On the asymptotic properties of SLOPE

TL;DR

This paper investigates the asymptotic behavior of SLOPE, a convex estimator for predictor selection, showing conditions under which it controls false discovery rate and achieves high power in high-dimensional Gaussian models.

Contribution

The paper provides new asymptotic results for SLOPE with Gaussian design matrices, including conditions for FDR control and power convergence, and offers formulas for FDR under various loss functions.

Findings

Asymptotic FDR of SLOPE with $ ext{lambda}^{BH}$ converges to zero.

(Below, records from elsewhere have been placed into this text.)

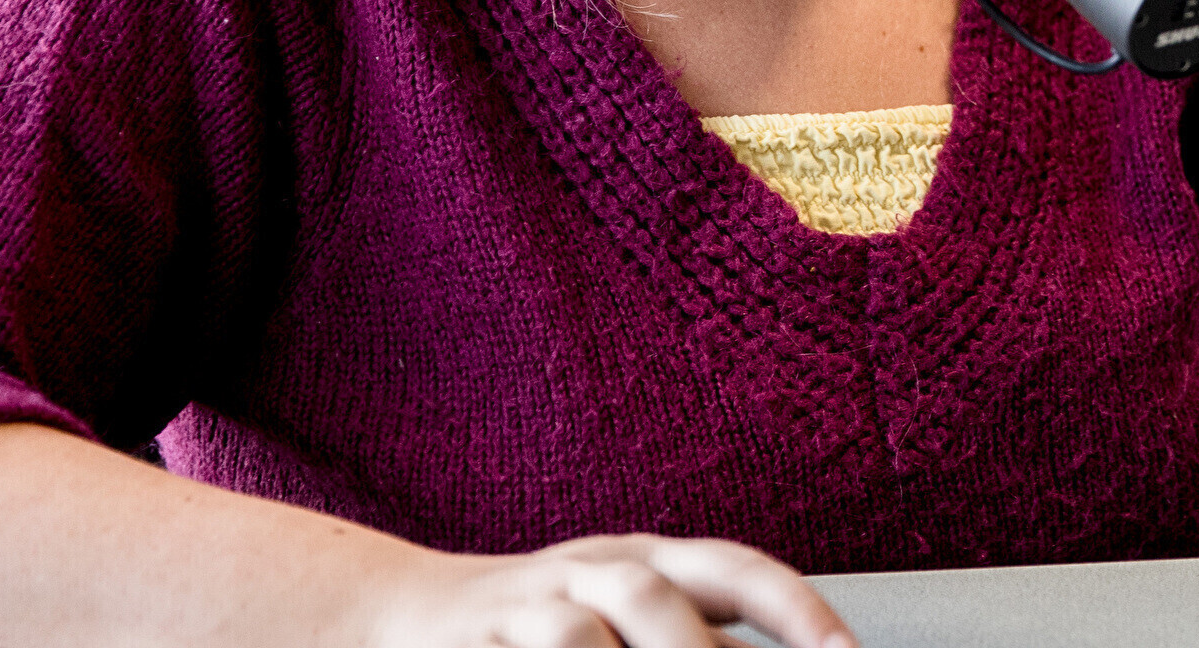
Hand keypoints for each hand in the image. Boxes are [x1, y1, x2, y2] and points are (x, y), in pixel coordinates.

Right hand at [366, 534, 852, 647]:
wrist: (402, 613)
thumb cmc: (545, 624)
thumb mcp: (626, 614)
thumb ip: (698, 638)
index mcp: (651, 558)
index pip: (738, 570)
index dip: (796, 610)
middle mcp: (594, 568)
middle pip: (657, 597)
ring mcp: (528, 605)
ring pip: (581, 634)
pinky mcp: (474, 643)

Power of SLOPE converges to one under certain conditions.

Simulation studies support theoretical results.

Abstract

Sorted L-One Penalized Estimator (SLOPE) is a relatively new convex optimization procedure for selecting predictors in large data bases. Contrary to LASSO, SLOPE has been proved to be asymptotically minimax in the context of sparse high-dimensional generalized linear models. Additionally, in case when the design matrix is orthogonal, SLOPE with the sequence of tuning parameters $\lambda^{BH}$, corresponding to the sequence of decaying thresholds for the Benjamini-Hochberg multiple testing correction, provably controls False Discovery Rate in the multiple regression model. In this article we provide new asymptotic results on the properties of SLOPE when the elements of the design matrix are iid random variables from the Gaussian distribution. Specifically, we provide the conditions, under which the asymptotic FDR of SLOPE based on the sequence $\lambda^{BH}$ converges to zero and the power converges to 1. We illustrate our theoretical asymptotic results with extensive simulation study. We also provide precise formulas describing FDR of SLOPE under different loss functions, which sets the stage for future results on the model selection properties of SLOPE and its extensions.